Beijing Astronomical Observatory
Last updated by fabiowzgogo at 2014/5/3
The National Astronomical Observatories of China (NAOC), as an umbrella organization, was born in April, 2001 as part of a reorganization aimed at bringing China's many separate astronomical observatories under the authority of a single, overarching, specifically focused organization, albeit, one with many separate roofs. NOAC represents the fusion of five principal astronomical institutions consisting of four regional observatories and an astronomical research center. All five of these institutions were - and still are - subordinate to the Chinese Academy of Sciences (CAS), whose focus has been on education and academic cosmic observation. China's shift in focus with the creation of NAOC - now a superstructure to CAS - was in response to the increasing scientific importance of space exploration, both from a civilian as well as from a potential military perspective, a shift that has long since occurred in the US with the creation of NASA (the U.S.'s National Aeronautics and Space Administration) and to some extent in Europe with the creation of ESA (the European Space Administration).
Headquarter of NAOC
The four regional observatories are: Beijing Astronomical Observatory, Changchun Astronomical Observatory, Urumqi Astronomical Observatory and Yunnan Astronomical Observatory. The affiliated astronomical research center is the Nanjing Institute of Astronomical Optics & Technology (NIAOT). Beijing Astronomical Observatory now also serves as the headquarters of NAOC. Two separate observatories, Purple Mountain Observatory and Shanghai Astronomical Observatory, for complicated reasons having mainly to do with their long histories, during which they attained international distinction, remain as separate astronomical institutes, directly under the management of CAS, though indirectly, they operate within the sphere of NAOC. They are mainly engaged in academic research and related studies.

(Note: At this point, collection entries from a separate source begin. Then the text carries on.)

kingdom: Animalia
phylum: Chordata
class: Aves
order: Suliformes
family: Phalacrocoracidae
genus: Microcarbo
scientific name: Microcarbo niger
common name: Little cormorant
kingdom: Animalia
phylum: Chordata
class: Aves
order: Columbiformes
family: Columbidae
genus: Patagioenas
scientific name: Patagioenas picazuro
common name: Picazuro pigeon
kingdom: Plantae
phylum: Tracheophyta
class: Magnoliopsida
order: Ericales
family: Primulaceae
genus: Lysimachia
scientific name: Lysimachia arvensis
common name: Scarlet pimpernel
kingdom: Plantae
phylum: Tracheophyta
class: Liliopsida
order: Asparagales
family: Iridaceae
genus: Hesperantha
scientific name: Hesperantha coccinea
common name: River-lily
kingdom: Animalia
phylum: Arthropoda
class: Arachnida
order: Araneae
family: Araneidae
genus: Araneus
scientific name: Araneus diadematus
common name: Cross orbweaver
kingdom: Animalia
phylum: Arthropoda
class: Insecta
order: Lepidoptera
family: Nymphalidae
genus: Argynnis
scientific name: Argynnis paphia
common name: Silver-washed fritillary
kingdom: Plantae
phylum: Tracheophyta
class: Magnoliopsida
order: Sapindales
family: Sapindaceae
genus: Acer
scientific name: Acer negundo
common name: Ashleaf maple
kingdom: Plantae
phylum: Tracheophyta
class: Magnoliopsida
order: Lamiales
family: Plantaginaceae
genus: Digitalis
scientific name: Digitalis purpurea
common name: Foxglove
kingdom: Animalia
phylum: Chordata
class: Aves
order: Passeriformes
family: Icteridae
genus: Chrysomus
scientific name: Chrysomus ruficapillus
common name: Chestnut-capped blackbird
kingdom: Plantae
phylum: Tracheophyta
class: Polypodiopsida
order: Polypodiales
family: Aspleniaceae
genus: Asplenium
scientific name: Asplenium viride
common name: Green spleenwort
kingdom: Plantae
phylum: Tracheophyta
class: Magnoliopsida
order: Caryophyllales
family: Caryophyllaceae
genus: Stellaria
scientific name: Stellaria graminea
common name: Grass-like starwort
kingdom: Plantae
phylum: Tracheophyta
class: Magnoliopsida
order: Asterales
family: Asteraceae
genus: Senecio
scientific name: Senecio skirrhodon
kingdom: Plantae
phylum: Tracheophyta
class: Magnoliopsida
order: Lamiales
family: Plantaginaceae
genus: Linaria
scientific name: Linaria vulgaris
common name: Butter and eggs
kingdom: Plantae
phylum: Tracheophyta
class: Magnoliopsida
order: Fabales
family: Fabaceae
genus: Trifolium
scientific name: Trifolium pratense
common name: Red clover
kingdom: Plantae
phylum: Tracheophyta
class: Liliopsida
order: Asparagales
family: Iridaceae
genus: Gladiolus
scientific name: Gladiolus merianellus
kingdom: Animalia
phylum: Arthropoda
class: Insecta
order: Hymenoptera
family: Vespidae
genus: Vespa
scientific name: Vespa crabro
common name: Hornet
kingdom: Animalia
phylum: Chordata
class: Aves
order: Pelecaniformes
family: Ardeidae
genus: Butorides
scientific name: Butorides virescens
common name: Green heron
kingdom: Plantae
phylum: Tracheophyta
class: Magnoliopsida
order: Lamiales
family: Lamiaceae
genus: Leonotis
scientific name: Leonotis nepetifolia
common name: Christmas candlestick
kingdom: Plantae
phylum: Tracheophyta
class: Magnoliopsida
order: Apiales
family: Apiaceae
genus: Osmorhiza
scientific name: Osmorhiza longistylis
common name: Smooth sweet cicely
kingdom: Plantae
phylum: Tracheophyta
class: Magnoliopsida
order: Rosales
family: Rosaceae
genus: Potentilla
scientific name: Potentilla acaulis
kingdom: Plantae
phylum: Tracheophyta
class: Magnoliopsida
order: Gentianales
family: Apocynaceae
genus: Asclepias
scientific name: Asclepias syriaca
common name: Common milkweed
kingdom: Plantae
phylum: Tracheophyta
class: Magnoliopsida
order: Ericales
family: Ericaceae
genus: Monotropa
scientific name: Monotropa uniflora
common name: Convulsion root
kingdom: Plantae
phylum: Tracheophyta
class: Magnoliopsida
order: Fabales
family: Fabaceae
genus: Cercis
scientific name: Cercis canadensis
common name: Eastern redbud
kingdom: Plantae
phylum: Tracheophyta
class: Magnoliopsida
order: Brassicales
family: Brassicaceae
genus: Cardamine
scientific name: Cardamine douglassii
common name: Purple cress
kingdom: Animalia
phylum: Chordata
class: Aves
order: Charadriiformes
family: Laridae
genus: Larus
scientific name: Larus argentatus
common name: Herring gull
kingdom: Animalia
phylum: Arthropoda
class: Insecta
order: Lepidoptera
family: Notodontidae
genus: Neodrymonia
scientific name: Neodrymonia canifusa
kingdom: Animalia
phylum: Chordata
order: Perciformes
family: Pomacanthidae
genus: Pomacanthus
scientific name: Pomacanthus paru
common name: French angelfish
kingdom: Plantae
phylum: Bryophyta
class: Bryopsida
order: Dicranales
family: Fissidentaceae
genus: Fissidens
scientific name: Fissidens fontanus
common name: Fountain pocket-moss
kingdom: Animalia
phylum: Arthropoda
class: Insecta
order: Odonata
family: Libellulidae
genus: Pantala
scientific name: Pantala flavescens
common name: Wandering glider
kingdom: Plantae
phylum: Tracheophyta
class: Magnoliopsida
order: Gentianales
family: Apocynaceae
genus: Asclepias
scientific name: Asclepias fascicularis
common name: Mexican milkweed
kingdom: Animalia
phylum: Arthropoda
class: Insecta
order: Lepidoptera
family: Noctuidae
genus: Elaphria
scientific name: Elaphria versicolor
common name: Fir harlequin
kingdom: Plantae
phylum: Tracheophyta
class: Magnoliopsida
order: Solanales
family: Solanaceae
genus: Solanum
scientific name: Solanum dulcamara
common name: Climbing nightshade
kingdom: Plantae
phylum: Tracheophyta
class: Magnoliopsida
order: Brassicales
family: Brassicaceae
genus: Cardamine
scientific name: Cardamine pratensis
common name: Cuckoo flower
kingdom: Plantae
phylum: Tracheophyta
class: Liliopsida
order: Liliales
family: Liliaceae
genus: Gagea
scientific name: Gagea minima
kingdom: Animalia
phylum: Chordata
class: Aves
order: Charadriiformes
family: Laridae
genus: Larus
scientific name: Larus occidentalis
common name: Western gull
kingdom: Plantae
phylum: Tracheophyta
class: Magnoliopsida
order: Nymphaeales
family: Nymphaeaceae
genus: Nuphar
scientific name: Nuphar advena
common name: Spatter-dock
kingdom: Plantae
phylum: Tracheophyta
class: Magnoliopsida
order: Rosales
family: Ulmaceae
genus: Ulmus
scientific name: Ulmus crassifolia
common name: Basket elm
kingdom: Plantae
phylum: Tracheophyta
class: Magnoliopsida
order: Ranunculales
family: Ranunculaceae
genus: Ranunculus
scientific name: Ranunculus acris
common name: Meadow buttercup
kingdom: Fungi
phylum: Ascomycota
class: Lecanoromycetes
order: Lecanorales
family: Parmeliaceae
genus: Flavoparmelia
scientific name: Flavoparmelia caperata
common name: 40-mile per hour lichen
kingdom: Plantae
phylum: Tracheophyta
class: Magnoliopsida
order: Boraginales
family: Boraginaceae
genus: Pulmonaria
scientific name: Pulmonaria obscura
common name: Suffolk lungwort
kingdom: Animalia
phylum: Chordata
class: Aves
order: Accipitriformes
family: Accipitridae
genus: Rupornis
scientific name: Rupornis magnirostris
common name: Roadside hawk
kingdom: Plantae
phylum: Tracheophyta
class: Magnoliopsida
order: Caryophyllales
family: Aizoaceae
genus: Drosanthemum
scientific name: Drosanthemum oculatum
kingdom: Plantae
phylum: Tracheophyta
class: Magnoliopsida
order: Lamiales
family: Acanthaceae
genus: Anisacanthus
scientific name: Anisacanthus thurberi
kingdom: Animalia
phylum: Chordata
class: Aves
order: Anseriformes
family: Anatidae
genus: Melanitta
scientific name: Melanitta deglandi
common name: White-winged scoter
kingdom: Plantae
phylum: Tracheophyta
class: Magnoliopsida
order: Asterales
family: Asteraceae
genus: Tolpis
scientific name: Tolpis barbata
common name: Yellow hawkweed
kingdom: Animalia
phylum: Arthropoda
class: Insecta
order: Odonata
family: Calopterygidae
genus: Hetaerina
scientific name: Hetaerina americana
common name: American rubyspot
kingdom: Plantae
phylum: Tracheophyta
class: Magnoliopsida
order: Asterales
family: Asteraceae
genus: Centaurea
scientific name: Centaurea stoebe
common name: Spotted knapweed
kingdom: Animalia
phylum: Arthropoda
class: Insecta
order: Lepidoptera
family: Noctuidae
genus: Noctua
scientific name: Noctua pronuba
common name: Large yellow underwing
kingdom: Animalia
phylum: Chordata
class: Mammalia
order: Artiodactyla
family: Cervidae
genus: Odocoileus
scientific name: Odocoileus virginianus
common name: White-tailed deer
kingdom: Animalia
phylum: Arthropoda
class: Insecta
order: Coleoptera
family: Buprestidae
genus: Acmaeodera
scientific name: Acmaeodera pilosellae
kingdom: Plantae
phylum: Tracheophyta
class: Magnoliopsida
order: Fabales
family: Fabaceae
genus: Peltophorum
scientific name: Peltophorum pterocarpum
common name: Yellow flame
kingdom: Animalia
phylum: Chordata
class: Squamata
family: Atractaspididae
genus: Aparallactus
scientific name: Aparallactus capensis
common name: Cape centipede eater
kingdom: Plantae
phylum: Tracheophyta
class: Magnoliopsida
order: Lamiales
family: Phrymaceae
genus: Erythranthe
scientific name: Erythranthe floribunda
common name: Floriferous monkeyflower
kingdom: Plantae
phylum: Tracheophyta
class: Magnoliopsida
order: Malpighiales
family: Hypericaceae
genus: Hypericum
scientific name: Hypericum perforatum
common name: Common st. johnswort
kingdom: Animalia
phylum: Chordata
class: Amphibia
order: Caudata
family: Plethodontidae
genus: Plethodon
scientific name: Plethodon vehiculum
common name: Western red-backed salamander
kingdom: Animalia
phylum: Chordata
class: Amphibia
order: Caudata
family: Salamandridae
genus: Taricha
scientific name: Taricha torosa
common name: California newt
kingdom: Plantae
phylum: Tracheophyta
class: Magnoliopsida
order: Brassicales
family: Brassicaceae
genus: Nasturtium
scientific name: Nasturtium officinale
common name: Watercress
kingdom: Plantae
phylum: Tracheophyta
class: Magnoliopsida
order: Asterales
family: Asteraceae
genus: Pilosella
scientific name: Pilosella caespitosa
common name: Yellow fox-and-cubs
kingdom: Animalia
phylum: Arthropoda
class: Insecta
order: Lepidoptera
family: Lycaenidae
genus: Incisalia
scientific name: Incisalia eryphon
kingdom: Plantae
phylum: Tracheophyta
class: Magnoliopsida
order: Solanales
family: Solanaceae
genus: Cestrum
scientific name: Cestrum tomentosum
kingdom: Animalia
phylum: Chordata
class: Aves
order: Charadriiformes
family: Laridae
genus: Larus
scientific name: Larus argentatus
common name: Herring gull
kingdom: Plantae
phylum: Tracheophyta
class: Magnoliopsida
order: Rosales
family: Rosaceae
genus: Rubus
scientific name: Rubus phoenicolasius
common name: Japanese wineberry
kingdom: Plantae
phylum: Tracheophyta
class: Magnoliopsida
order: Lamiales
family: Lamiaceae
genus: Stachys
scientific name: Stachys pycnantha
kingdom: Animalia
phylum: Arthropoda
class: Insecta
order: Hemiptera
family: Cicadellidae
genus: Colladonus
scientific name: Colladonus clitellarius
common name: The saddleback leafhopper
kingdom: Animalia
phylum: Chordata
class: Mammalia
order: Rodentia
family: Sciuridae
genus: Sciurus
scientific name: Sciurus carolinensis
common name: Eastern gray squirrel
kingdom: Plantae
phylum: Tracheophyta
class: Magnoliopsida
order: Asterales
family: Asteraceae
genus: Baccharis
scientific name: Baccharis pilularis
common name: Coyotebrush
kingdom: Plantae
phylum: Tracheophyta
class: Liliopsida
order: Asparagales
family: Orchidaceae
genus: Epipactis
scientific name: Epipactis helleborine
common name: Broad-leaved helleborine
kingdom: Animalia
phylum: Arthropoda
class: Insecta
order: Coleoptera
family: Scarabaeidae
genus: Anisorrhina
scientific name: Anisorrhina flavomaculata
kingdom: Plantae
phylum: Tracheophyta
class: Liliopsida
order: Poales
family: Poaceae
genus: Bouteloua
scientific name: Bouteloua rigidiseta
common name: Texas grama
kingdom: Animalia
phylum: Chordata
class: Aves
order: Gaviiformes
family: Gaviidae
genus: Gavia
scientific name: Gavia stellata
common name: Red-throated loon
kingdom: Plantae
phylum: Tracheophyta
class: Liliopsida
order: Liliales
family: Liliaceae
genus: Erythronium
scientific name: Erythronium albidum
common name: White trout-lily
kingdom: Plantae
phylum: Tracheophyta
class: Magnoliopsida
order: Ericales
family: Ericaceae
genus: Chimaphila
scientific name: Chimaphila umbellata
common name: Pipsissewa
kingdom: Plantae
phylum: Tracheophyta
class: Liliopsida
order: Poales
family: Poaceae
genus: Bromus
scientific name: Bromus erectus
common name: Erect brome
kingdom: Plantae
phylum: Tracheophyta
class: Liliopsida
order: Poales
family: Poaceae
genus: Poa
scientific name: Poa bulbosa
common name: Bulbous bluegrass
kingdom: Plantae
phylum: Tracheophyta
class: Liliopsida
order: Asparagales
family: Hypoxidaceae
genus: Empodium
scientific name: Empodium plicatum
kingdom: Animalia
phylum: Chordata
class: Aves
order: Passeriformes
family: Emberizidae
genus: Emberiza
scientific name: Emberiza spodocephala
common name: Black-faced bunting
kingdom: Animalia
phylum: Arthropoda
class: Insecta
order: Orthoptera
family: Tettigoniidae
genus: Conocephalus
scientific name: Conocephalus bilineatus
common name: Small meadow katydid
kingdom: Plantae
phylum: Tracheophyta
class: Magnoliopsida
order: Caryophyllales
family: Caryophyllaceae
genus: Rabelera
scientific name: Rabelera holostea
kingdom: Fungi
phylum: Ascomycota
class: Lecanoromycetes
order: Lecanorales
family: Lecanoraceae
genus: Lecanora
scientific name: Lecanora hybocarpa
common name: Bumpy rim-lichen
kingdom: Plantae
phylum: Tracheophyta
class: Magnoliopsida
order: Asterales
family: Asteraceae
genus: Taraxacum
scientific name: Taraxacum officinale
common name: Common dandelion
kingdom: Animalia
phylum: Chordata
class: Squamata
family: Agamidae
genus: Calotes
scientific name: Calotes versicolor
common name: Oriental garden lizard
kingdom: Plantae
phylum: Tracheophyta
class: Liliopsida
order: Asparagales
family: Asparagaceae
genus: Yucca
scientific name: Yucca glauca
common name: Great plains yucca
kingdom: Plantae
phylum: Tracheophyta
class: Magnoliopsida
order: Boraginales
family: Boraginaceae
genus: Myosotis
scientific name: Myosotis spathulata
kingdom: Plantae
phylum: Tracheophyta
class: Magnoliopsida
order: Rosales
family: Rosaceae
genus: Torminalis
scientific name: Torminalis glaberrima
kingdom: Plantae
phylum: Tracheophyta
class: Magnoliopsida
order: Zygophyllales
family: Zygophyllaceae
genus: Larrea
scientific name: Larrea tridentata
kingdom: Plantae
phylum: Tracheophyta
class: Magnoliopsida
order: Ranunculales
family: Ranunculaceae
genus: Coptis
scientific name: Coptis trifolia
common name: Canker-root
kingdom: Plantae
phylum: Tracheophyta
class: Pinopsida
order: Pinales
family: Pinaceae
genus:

Besides NIAOT and the four principal astronomical observatories, NAOC, in coordination with CAS, operates an additional four research centers. NAOC also stands behind the engineering project which will build the large, prestigious Large Aperture Multi-fibre Optical Spectrographic Telescope (LAMOST).
Some of the areas of astrophysics that NAOC will be focusing on in the years to come include the following:
* Continued, in-depth study of the structure of the universe
* An understanding of the formation and evolution of stars and galaxies
* The excitation process of molecules as well as high energy astrophysics
* Our sun's magnetic activity
* The dynamics of the trajectories of heavenly bodies and artificial satellites
* The continued observation of our galaxy and the universe beyond, via earth telescopes and space probes
* The continued development of new technologies and methods in astronomy
In addition to NIAOT and the four regional observatories in China, NAOC, in a partnership with Argentina's San Juan University (the city of San Juan is located in the northwestern part of Argentina, not far from the border with Chile), jointly operates a monitoring station whose purpose is the high-accuracy laser ranging of manmade satellites, a so-called satellite laser ranging (SLR) station. The instrumentation for this highly complex monitoring station was built in China by NAOC researchers.
The combined staff of NAOC is about 650 individuals, some 500 of whom are technical and administrative personnel. In addition, NAOC attracts more than 100 visiting scientists and specialist technicians annually, who spend shorter or longer periods at one of NAOC's many institutions, some as guest professors. The creation of NAOC as a superstructure to CAS has also provided a welcome boost to China's national ambitions as a future active participant in mankind's quest to explore outer space.